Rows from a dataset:
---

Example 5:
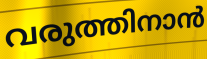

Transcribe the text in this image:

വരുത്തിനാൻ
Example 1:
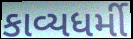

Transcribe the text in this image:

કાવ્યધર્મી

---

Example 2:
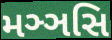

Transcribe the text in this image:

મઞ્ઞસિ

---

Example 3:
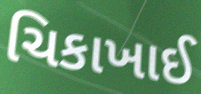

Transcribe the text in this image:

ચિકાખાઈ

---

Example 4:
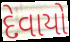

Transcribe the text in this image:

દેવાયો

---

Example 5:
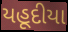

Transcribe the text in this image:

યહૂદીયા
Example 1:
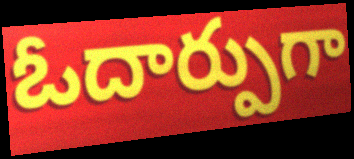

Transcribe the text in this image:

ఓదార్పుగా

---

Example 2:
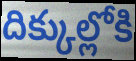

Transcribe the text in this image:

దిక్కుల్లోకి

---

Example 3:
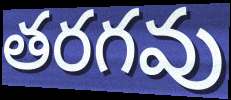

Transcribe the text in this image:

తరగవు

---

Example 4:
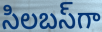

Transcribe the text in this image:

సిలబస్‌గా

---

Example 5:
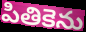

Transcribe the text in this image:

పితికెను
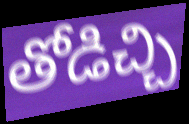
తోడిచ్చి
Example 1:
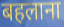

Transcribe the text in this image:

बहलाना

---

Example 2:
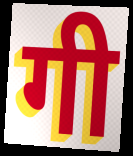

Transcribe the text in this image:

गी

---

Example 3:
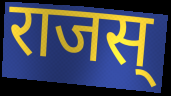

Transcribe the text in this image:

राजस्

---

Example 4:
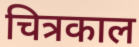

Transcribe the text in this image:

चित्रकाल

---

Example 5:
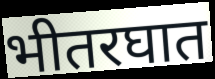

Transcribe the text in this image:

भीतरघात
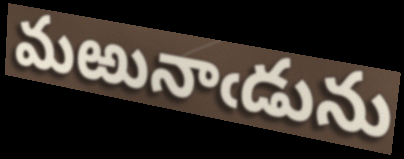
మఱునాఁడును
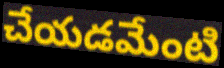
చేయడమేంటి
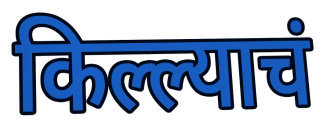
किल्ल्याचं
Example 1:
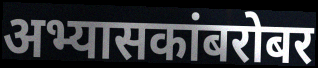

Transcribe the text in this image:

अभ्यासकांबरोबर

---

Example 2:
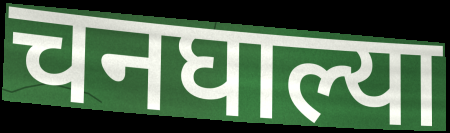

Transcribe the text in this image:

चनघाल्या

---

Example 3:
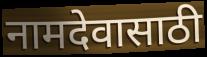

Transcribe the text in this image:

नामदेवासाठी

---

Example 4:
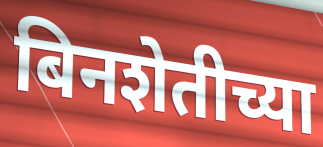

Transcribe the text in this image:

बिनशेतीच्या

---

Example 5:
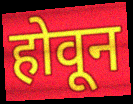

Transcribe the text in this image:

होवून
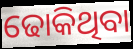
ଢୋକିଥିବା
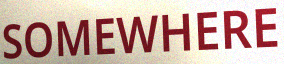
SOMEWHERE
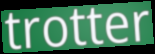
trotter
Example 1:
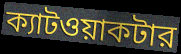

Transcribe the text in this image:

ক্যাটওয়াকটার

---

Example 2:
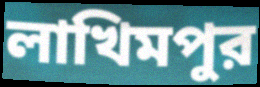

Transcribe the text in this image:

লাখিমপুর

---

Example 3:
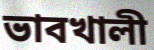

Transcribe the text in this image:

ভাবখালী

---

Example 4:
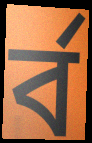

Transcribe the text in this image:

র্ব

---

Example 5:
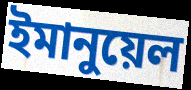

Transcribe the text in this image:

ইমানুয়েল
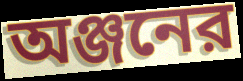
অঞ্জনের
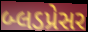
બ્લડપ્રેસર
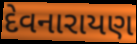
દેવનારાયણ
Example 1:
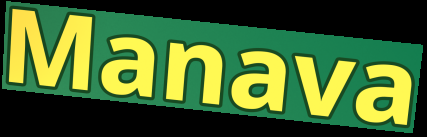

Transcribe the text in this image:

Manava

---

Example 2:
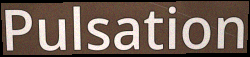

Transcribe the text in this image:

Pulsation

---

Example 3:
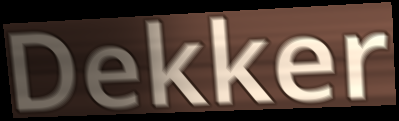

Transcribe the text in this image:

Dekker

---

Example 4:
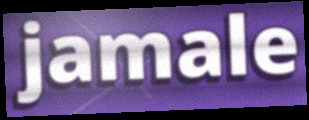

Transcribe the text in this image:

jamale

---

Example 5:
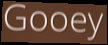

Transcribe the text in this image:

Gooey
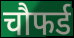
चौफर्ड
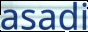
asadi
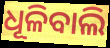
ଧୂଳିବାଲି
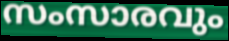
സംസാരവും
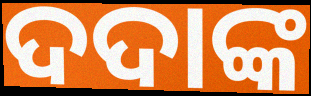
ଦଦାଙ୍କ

Task instructions:
Render each line of the rows above as a JSON list of strings, one string per line, skipping blank lines. Leave the pictures out of the answer.

Response to this task:
[
  "---",
  "Example 5:",
  "Transcribe the text in this image:",
  "വരുത്തിനാൻ",
  "Example 1:",
  "Transcribe the text in this image:",
  "કાવ્યધર્મી",
  "---",
  "Example 2:",
  "Transcribe the text in this image:",
  "મઞ્ઞસિ",
  "---",
  "Example 3:",
  "Transcribe the text in this image:",
  "ચિકાખાઈ",
  "---",
  "Example 4:",
  "Transcribe the text in this image:",
  "દેવાયો",
  "---",
  "Example 5:",
  "Transcribe the text in this image:",
  "યહૂદીયા",
  "Example 1:",
  "Transcribe the text in this image:",
  "ఓదార్పుగా",
  "---",
  "Example 2:",
  "Transcribe the text in this image:",
  "దిక్కుల్లోకి",
  "---",
  "Example 3:",
  "Transcribe the text in this image:",
  "తరగవు",
  "---",
  "Example 4:",
  "Transcribe the text in this image:",
  "సిలబస్‌గా",
  "---",
  "Example 5:",
  "Transcribe the text in this image:",
  "పితికెను",
  "తోడిచ్చి",
  "Example 1:",
  "Transcribe the text in this image:",
  "बहलाना",
  "---",
  "Example 2:",
  "Transcribe the text in this image:",
  "गी",
  "---",
  "Example 3:",
  "Transcribe the text in this image:",
  "राजस्",
  "---",
  "Example 4:",
  "Transcribe the text in this image:",
  "चित्रकाल",
  "---",
  "Example 5:",
  "Transcribe the text in this image:",
  "भीतरघात",
  "మఱునాఁడును",
  "చేయడమేంటి",
  "किल्ल्याचं",
  "Example 1:",
  "Transcribe the text in this image:",
  "अभ्यासकांबरोबर",
  "---",
  "Example 2:",
  "Transcribe the text in this image:",
  "चनघाल्या",
  "---",
  "Example 3:",
  "Transcribe the text in this image:",
  "नामदेवासाठी",
  "---",
  "Example 4:",
  "Transcribe the text in this image:",
  "बिनशेतीच्या",
  "---",
  "Example 5:",
  "Transcribe the text in this image:",
  "होवून",
  "ଢୋକିଥିବା",
  "SOMEWHERE",
  "trotter",
  "Example 1:",
  "Transcribe the text in this image:",
  "ক্যাটওয়াকটার",
  "---",
  "Example 2:",
  "Transcribe the text in this image:",
  "লাখিমপুর",
  "---",
  "Example 3:",
  "Transcribe the text in this image:",
  "ভাবখালী",
  "---",
  "Example 4:",
  "Transcribe the text in this image:",
  "র্ব",
  "---",
  "Example 5:",
  "Transcribe the text in this image:",
  "ইমানুয়েল",
  "অঞ্জনের",
  "બ્લડપ્રેસર",
  "દેવનારાયણ",
  "Example 1:",
  "Transcribe the text in this image:",
  "Manava",
  "---",
  "Example 2:",
  "Transcribe the text in this image:",
  "Pulsation",
  "---",
  "Example 3:",
  "Transcribe the text in this image:",
  "Dekker",
  "---",
  "Example 4:",
  "Transcribe the text in this image:",
  "jamale",
  "---",
  "Example 5:",
  "Transcribe the text in this image:",
  "Gooey",
  "चौफर्ड",
  "asadi",
  "ଧୂଳିବାଲି",
  "സംസാരവും",
  "ଦଦାଙ୍କ"
]